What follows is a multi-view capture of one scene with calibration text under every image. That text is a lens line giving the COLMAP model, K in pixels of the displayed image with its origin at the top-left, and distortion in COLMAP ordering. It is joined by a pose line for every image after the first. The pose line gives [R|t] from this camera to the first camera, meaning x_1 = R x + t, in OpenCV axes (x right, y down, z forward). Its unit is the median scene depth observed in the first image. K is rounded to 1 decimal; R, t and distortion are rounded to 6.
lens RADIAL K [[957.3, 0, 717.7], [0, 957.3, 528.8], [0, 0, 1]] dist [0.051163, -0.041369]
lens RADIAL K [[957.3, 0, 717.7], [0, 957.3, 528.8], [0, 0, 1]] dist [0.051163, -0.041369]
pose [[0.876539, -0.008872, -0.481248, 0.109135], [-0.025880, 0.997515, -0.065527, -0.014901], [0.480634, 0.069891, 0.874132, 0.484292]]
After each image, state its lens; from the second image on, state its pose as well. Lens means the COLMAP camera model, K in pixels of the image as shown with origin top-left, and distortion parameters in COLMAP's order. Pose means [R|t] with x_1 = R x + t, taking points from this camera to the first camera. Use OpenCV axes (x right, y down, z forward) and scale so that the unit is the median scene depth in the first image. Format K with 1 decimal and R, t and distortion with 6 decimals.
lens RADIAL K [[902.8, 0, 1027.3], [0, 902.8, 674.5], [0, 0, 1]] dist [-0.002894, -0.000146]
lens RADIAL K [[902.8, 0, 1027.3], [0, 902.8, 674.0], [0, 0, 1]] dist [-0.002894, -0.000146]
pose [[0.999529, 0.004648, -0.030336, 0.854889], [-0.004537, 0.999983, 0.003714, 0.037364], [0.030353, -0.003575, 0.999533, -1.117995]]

**What is needed:** Copy all the entries exactly.

**Answer section:**
What follows is a multi-view capture of one scene with calibration text under every image. That text is a lens line giving the COLMAP model, K in pixels of the displayed image with its origin at the top-left, and distortion in COLMAP ordering. It is joined by a pose line for every image after the first. The pose line gives [R|t] from this camera to the first camera, meaning x_1 = R x + t, in OpenCV axes (x right, y down, z forward). Its unit is the median scene depth observed in the first image. K is rounded to 1 decimal; R, t and distortion are rounded to 6.
lens RADIAL K [[957.3, 0, 717.7], [0, 957.3, 528.8], [0, 0, 1]] dist [0.051163, -0.041369]
lens RADIAL K [[957.3, 0, 717.7], [0, 957.3, 528.8], [0, 0, 1]] dist [0.051163, -0.041369]
pose [[0.876539, -0.008872, -0.481248, 0.109135], [-0.025880, 0.997515, -0.065527, -0.014901], [0.480634, 0.069891, 0.874132, 0.484292]]
After each image, state its lens; from the second image on, state its pose as well. Lens means the COLMAP camera model, K in pixels of the image as shown with origin top-left, and distortion parameters in COLMAP's order. Pose means [R|t] with x_1 = R x + t, taking points from this camera to the first camera. Use OpenCV axes (x right, y down, z forward) and scale so that the unit is the median scene depth in the first image. Format K with 1 decimal and R, t and distortion with 6 decimals.
lens RADIAL K [[902.8, 0, 1027.3], [0, 902.8, 674.5], [0, 0, 1]] dist [-0.002894, -0.000146]
lens RADIAL K [[902.8, 0, 1027.3], [0, 902.8, 674.0], [0, 0, 1]] dist [-0.002894, -0.000146]
pose [[0.999529, 0.004648, -0.030336, 0.854889], [-0.004537, 0.999983, 0.003714, 0.037364], [0.030353, -0.003575, 0.999533, -1.117995]]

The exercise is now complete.